Bed space remains in short supply at Bernalillo County’s chronically overcrowded jail.
But there’s one thing the County Commission has plenty of – frustration.
That was perfectly clear Tuesday as commissioners intensely debated how to rein in the cost of running the county’s massive jail system.
The commission narrowly agreed to pour another $3.3 million into shipping inmates to other jails throughout New Mexico and Texas, a move intended to help reduce the population housed in Bernalillo County. But no one sounded happy about it.
“I know we cannot continue doing things this way,” Commissioner Art De La Cruz said.
He joined fellow Democrats Maggie Hart Stebbins and Debbie O’Malley in favor of approving the money. Opposed were Wayne Johnson and Lonnie Talbert, both Republicans.
“This is a 20-year problem,” Johnson said. “We can’t paper over the hole anymore.”
There was one hint at optimism Tuesday: Local judges have agreed to a series of new measures that could help reduce the jail population, according to Deputy County Manager Tom Swisstack and Elizabeth Simpson, an attorney hired last fall to help the county work on the jail population.
Judges have agreed to:
• Allow inmates released into community custody to accumulate “good time,” shortening their sentences. Some inmates have refused to participate in the program because they can’t get credit for good behavior.
• Consider putting inmates at the end of their sentence into the community custody program.
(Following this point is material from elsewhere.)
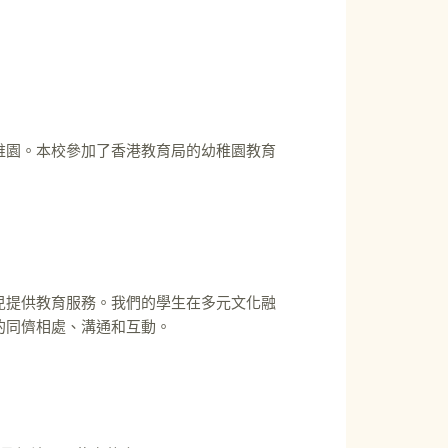
稚園。本校參加了香港教育局的幼稚園教育
兒提供教育服務。我們的學生在多元文化融
的同儕相處、溝通和互動。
Someone serving a 360-day sentence, then, might be eligible to do the last 90 days under supervised house-arrest through CCP.
• Broaden the pool of people eligible for community custody.
Swisstack estimated the new agreements could help reduce the jail population by 180 inmates.
The county jail population averaged 2,418 inmates last year. The design capacity is 2,236 inmates.
Johnson and De La Cruz on Tuesday said it’s time for the county to take a close look at whether it’s getting its money’s worth out of about $3.7 million in annual funding for court initiatives intended to ease the jail population.
“I’m not seeing any results,” De La Cruz said.
Tuesday’s $3.3 million means the county is on track to spend about $10 million this year on inmate transfers.